On Monday morning, February 12, after back-channel exchanges with the Pentagon, Westmoreland declared his need “desperate” and the time window small. “We are now in a new ball game,” he cabled Washington, “where we face a determined, highly disciplined enemy, fully mobilized to achieve a quick victory.” President Johnson regathered his advisers to ask what could have changed so drastically since Friday. He said the two Westmoreland cables did not seem written by the same person. Some military leaders supported Johnson's nagging worry that Tet was a diversion for the real target at Khe Sanh. Others thought the enemy was prolonging suicidal losses to cripple the “badly mauled” South Vietnamese army, which made White House advisers fret more about Americanized war. But they approved the immediate call for six new battalions, and Johnson sent his top general to assess Westmoreland's further requests in person. News of the surprise escalation paralleled the renewal of the siege at Khe Sanh. “More exploding rockets sent showers of hot fragments zinging,” said the AP dispatch. “The Americans dove for cover…. One prayed, a few cried, some were unconscious.” General Earle Wheeler, chairman of the Joint Chiefs, generated more front-page headlines before leaving for Vietnam: “Wheeler Doubts Khesanh Will Need Atom Weapons.” Johnson himself sought counsel from former President Eisenhower, who urged deference to Westmoreland as the general carrying the gravest responsibility in American history. Johnson asked how that could be, given that Eisenhower once commanded ten times as many soldiers, and Eisenhower replied that World War II was different. “Westmoreland doesn't know who the enemy is,” he said, “and there is not any clearly defined front.” The President also toured military installations in that third week of the Tet offensive, when American casualties set a new weekly high of 543 killed and 2,547 wounded.

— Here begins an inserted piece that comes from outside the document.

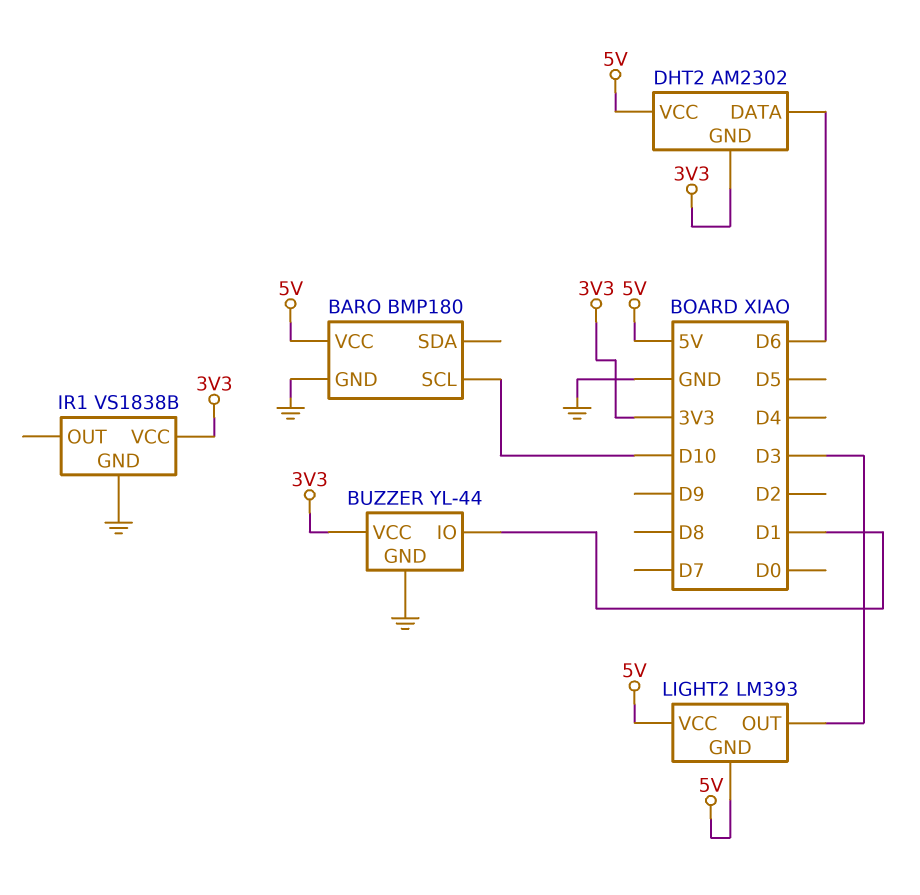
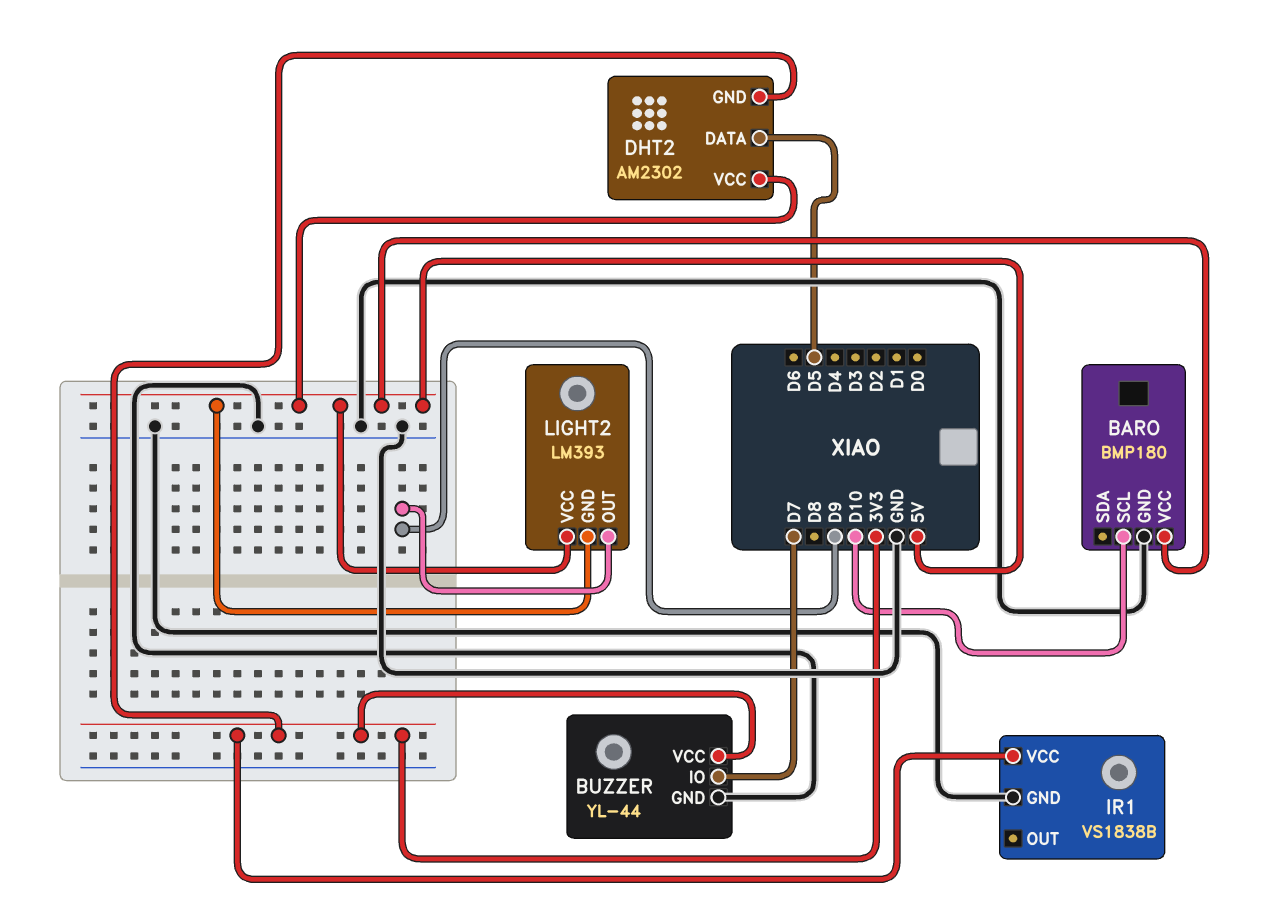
BUZZER pin IO: D1 -> D7
DHT2 pin DATA: D6 -> D5
LIGHT2 pin OUT: D3 -> D9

He reported back to his foreign policy team that talks with departing paratroopers in North Carolina “really melted me and brought me to my knees.” He described a miserable Saturday night of insomnia aboard a Vietnam-bound troopship off California. “About three o'clock, and every hour after, I went to the door and saw this big hulk of a Marine,” said Johnson. “I kept telling him, ‘I am freezing.' He kept saying, ‘Yes, sir,' but he never moved.”